#### WHAT YOU WILL DO
Every entry below should be transcribed exactly; pictures stay out of the copy.

◆ ◆ ◆ ◆ ◆ ◆ ◆

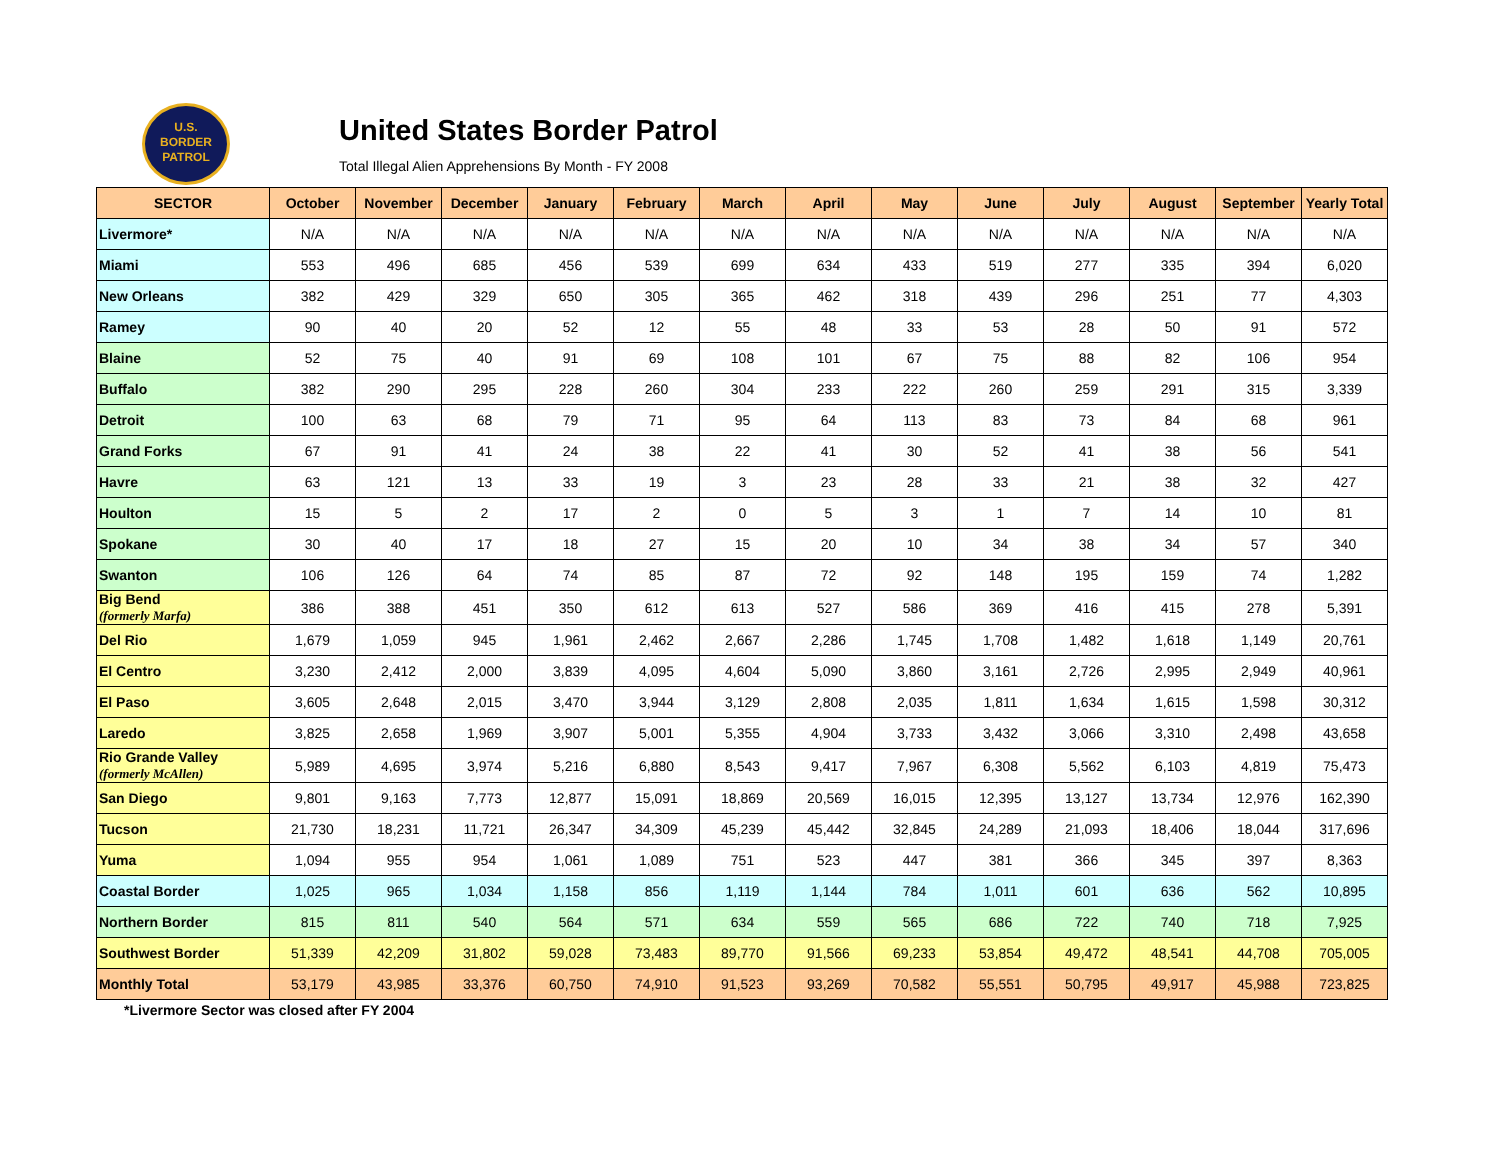U.S.
BORDER
PATROL
United States Border Patrol
Total Illegal Alien Apprehensions By Month - FY 2008
| SECTOR | October | November | December | January | February | March | April | May | June | July | August | September | Yearly Total |
| --- | --- | --- | --- | --- | --- | --- | --- | --- | --- | --- | --- | --- | --- |
| Livermore* | N/A | N/A | N/A | N/A | N/A | N/A | N/A | N/A | N/A | N/A | N/A | N/A | N/A |
| Miami | 553 | 496 | 685 | 456 | 539 | 699 | 634 | 433 | 519 | 277 | 335 | 394 | 6,020 |
| New Orleans | 382 | 429 | 329 | 650 | 305 | 365 | 462 | 318 | 439 | 296 | 251 | 77 | 4,303 |
| Ramey | 90 | 40 | 20 | 52 | 12 | 55 | 48 | 33 | 53 | 28 | 50 | 91 | 572 |
| Blaine | 52 | 75 | 40 | 91 | 69 | 108 | 101 | 67 | 75 | 88 | 82 | 106 | 954 |
| Buffalo | 382 | 290 | 295 | 228 | 260 | 304 | 233 | 222 | 260 | 259 | 291 | 315 | 3,339 |
| Detroit | 100 | 63 | 68 | 79 | 71 | 95 | 64 | 113 | 83 | 73 | 84 | 68 | 961 |
| Grand Forks | 67 | 91 | 41 | 24 | 38 | 22 | 41 | 30 | 52 | 41 | 38 | 56 | 541 |
| Havre | 63 | 121 | 13 | 33 | 19 | 3 | 23 | 28 | 33 | 21 | 38 | 32 | 427 |
| Houlton | 15 | 5 | 2 | 17 | 2 | 0 | 5 | 3 | 1 | 7 | 14 | 10 | 81 |
| Spokane | 30 | 40 | 17 | 18 | 27 | 15 | 20 | 10 | 34 | 38 | 34 | 57 | 340 |
| Swanton | 106 | 126 | 64 | 74 | 85 | 87 | 72 | 92 | 148 | 195 | 159 | 74 | 1,282 |
| Big Bend (formerly Marfa) | 386 | 388 | 451 | 350 | 612 | 613 | 527 | 586 | 369 | 416 | 415 | 278 | 5,391 |
| Del Rio | 1,679 | 1,059 | 945 | 1,961 | 2,462 | 2,667 | 2,286 | 1,745 | 1,708 | 1,482 | 1,618 | 1,149 | 20,761 |
| El Centro | 3,230 | 2,412 | 2,000 | 3,839 | 4,095 | 4,604 | 5,090 | 3,860 | 3,161 | 2,726 | 2,995 | 2,949 | 40,961 |
| El Paso | 3,605 | 2,648 | 2,015 | 3,470 | 3,944 | 3,129 | 2,808 | 2,035 | 1,811 | 1,634 | 1,615 | 1,598 | 30,312 |
| Laredo | 3,825 | 2,658 | 1,969 | 3,907 | 5,001 | 5,355 | 4,904 | 3,733 | 3,432 | 3,066 | 3,310 | 2,498 | 43,658 |
| Rio Grande Valley (formerly McAllen) | 5,989 | 4,695 | 3,974 | 5,216 | 6,880 | 8,543 | 9,417 | 7,967 | 6,308 | 5,562 | 6,103 | 4,819 | 75,473 |
| San Diego | 9,801 | 9,163 | 7,773 | 12,877 | 15,091 | 18,869 | 20,569 | 16,015 | 12,395 | 13,127 | 13,734 | 12,976 | 162,390 |
| Tucson | 21,730 | 18,231 | 11,721 | 26,347 | 34,309 | 45,239 | 45,442 | 32,845 | 24,289 | 21,093 | 18,406 | 18,044 | 317,696 |
| Yuma | 1,094 | 955 | 954 | 1,061 | 1,089 | 751 | 523 | 447 | 381 | 366 | 345 | 397 | 8,363 |
| Coastal Border | 1,025 | 965 | 1,034 | 1,158 | 856 | 1,119 | 1,144 | 784 | 1,011 | 601 | 636 | 562 | 10,895 |
| Northern Border | 815 | 811 | 540 | 564 | 571 | 634 | 559 | 565 | 686 | 722 | 740 | 718 | 7,925 |
| Southwest Border | 51,339 | 42,209 | 31,802 | 59,028 | 73,483 | 89,770 | 91,566 | 69,233 | 53,854 | 49,472 | 48,541 | 44,708 | 705,005 |
| Monthly Total | 53,179 | 43,985 | 33,376 | 60,750 | 74,910 | 91,523 | 93,269 | 70,582 | 55,551 | 50,795 | 49,917 | 45,988 | 723,825 |
*Livermore Sector was closed after FY 2004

◆ ◆ ◆ ◆ ◆ ◆ ◆

#### EXERCISE OUTPUT
U.S.
BORDER
PATROL
United States Border Patrol
Total Illegal Alien Apprehensions By Month - FY 2008
| SECTOR | October | November | December | January | February | March | April | May | June | July | August | September | Yearly Total |
| --- | --- | --- | --- | --- | --- | --- | --- | --- | --- | --- | --- | --- | --- |
| Livermore* | N/A | N/A | N/A | N/A | N/A | N/A | N/A | N/A | N/A | N/A | N/A | N/A | N/A |
| Miami | 553 | 496 | 685 | 456 | 539 | 699 | 634 | 433 | 519 | 277 | 335 | 394 | 6,020 |
| New Orleans | 382 | 429 | 329 | 650 | 305 | 365 | 462 | 318 | 439 | 296 | 251 | 77 | 4,303 |
| Ramey | 90 | 40 | 20 | 52 | 12 | 55 | 48 | 33 | 53 | 28 | 50 | 91 | 572 |
| Blaine | 52 | 75 | 40 | 91 | 69 | 108 | 101 | 67 | 75 | 88 | 82 | 106 | 954 |
| Buffalo | 382 | 290 | 295 | 228 | 260 | 304 | 233 | 222 | 260 | 259 | 291 | 315 | 3,339 |
| Detroit | 100 | 63 | 68 | 79 | 71 | 95 | 64 | 113 | 83 | 73 | 84 | 68 | 961 |
| Grand Forks | 67 | 91 | 41 | 24 | 38 | 22 | 41 | 30 | 52 | 41 | 38 | 56 | 541 |
| Havre | 63 | 121 | 13 | 33 | 19 | 3 | 23 | 28 | 33 | 21 | 38 | 32 | 427 |
| Houlton | 15 | 5 | 2 | 17 | 2 | 0 | 5 | 3 | 1 | 7 | 14 | 10 | 81 |
| Spokane | 30 | 40 | 17 | 18 | 27 | 15 | 20 | 10 | 34 | 38 | 34 | 57 | 340 |
| Swanton | 106 | 126 | 64 | 74 | 85 | 87 | 72 | 92 | 148 | 195 | 159 | 74 | 1,282 |
| Big Bend (formerly Marfa) | 386 | 388 | 451 | 350 | 612 | 613 | 527 | 586 | 369 | 416 | 415 | 278 | 5,391 |
| Del Rio | 1,679 | 1,059 | 945 | 1,961 | 2,462 | 2,667 | 2,286 | 1,745 | 1,708 | 1,482 | 1,618 | 1,149 | 20,761 |
| El Centro | 3,230 | 2,412 | 2,000 | 3,839 | 4,095 | 4,604 | 5,090 | 3,860 | 3,161 | 2,726 | 2,995 | 2,949 | 40,961 |
| El Paso | 3,605 | 2,648 | 2,015 | 3,470 | 3,944 | 3,129 | 2,808 | 2,035 | 1,811 | 1,634 | 1,615 | 1,598 | 30,312 |
| Laredo | 3,825 | 2,658 | 1,969 | 3,907 | 5,001 | 5,355 | 4,904 | 3,733 | 3,432 | 3,066 | 3,310 | 2,498 | 43,658 |
| Rio Grande Valley (formerly McAllen) | 5,989 | 4,695 | 3,974 | 5,216 | 6,880 | 8,543 | 9,417 | 7,967 | 6,308 | 5,562 | 6,103 | 4,819 | 75,473 |
| San Diego | 9,801 | 9,163 | 7,773 | 12,877 | 15,091 | 18,869 | 20,569 | 16,015 | 12,395 | 13,127 | 13,734 | 12,976 | 162,390 |
| Tucson | 21,730 | 18,231 | 11,721 | 26,347 | 34,309 | 45,239 | 45,442 | 32,845 | 24,289 | 21,093 | 18,406 | 18,044 | 317,696 |
| Yuma | 1,094 | 955 | 954 | 1,061 | 1,089 | 751 | 523 | 447 | 381 | 366 | 345 | 397 | 8,363 |
| Coastal Border | 1,025 | 965 | 1,034 | 1,158 | 856 | 1,119 | 1,144 | 784 | 1,011 | 601 | 636 | 562 | 10,895 |
| Northern Border | 815 | 811 | 540 | 564 | 571 | 634 | 559 | 565 | 686 | 722 | 740 | 718 | 7,925 |
| Southwest Border | 51,339 | 42,209 | 31,802 | 59,028 | 73,483 | 89,770 | 91,566 | 69,233 | 53,854 | 49,472 | 48,541 | 44,708 | 705,005 |
| Monthly Total | 53,179 | 43,985 | 33,376 | 60,750 | 74,910 | 91,523 | 93,269 | 70,582 | 55,551 | 50,795 | 49,917 | 45,988 | 723,825 |
*Livermore Sector was closed after FY 2004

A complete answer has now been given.